Friedman Nir, Ninio Matan, Pe'er Itsik, Pupko Tal
School of Computer Science and Engineering, Hebrew University, Jerusalem, 91904, Israel.
J Comput Biol. 2002;9(2):331-53. doi: 10.1089/10665270252935494.
A central task in the study of molecular evolution is the reconstruction of a phylogenetic tree from sequences of current-day taxa. The most established approach to tree reconstruction is maximum likelihood (ML) analysis. Unfortunately, searching for the maximum likelihood phylogenetic tree is computationally prohibitive for large data sets. In this paper, we describe a new algorithm that uses Structural Expectation Maximization (EM) for learning maximum likelihood phylogenetic trees. This algorithm is similar to the standard EM method for edge-length estimation, except that during iterations of the Structural EM algorithm the topology is improved as well as the edge length. Our algorithm performs iterations of two steps. In the E-step, we use the current tree topology and edge lengths to compute expected sufficient statistics, which summarize the data. In the M-Step, we search for a topology that maximizes the likelihood with respect to these expected sufficient statistics. We show that searching for better topologies inside the M-step can be done efficiently, as opposed to standard methods for topology search. We prove that each iteration of this procedure increases the likelihood of the topology, and thus the procedure must converge. This convergence point, however, can be a suboptimal one. To escape from such "local optima," we further enhance our basic EM procedure by incorporating moves in the flavor of simulated annealing. We evaluate these new algorithms on both synthetic and real sequence data and show that for protein sequences even our basic algorithm finds more plausible trees than existing methods for searching maximum likelihood phylogenies. Furthermore, our algorithms are dramatically faster than such methods, enabling, for the first time, phylogenetic analysis of large protein data sets in the maximum likelihood framework.

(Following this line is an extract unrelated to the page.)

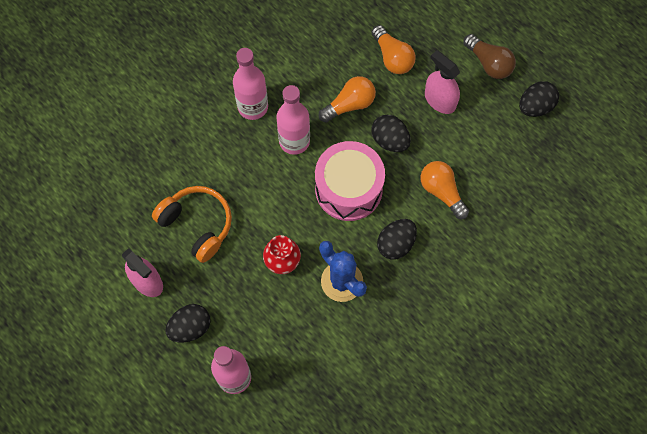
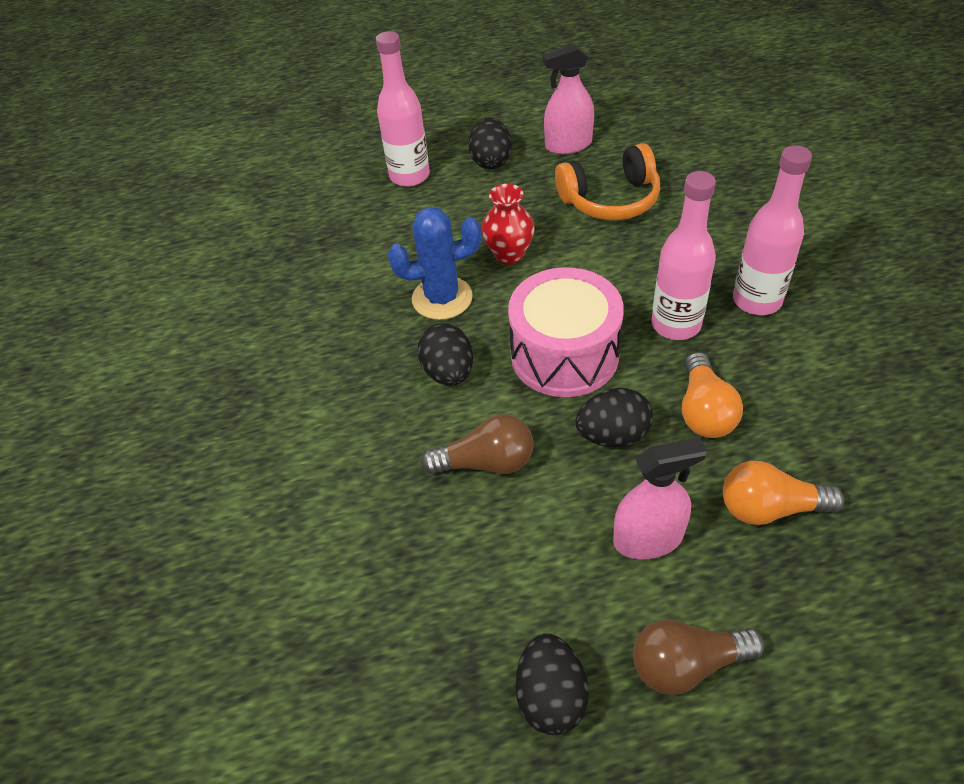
camera: 125 degrees right, 20 degrees down
orange light bulb [421,161,469,219] -> brown light bulb [421,414,534,474]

分子进化研究中的一个核心任务是根据当今生物分类群的序列重建系统发育树。最成熟的树重建方法是最大似然(ML)分析。不幸的是,对于大数据集而言,搜索最大似然系统发育树在计算上是难以实现的。在本文中,我们描述了一种新算法,该算法使用结构期望最大化(EM)来学习最大似然系统发育树。此算法与用于边长度估计的标准EM方法类似,不同之处在于在结构EM算法的迭代过程中,拓扑结构和边长度都会得到改进。我们的算法执行两个步骤的迭代。在E步骤中,我们使用当前的树拓扑结构和边长度来计算期望充分统计量,这些统计量总结了数据。在M步骤中,我们搜索一个相对于这些期望充分统计量使似然性最大化的拓扑结构。我们表明,与标准的拓扑搜索方法不同,在M步骤中搜索更好的拓扑结构可以高效完成。我们证明该过程的每次迭代都会增加拓扑结构的似然性,因此该过程必定收敛。然而,这个收敛点可能是次优的。为了摆脱这种“局部最优”,我们通过纳入模拟退火风格的移动来进一步增强我们的基本EM过程。我们在合成序列数据和真实序列数据上评估了这些新算法,结果表明对于蛋白质序列,即使是我们的基本算法也能找到比现有最大似然系统发育搜索方法更合理的树。此外,我们的算法比这些方法快得多,首次能够在最大似然框架下对大型蛋白质数据集进行系统发育分析。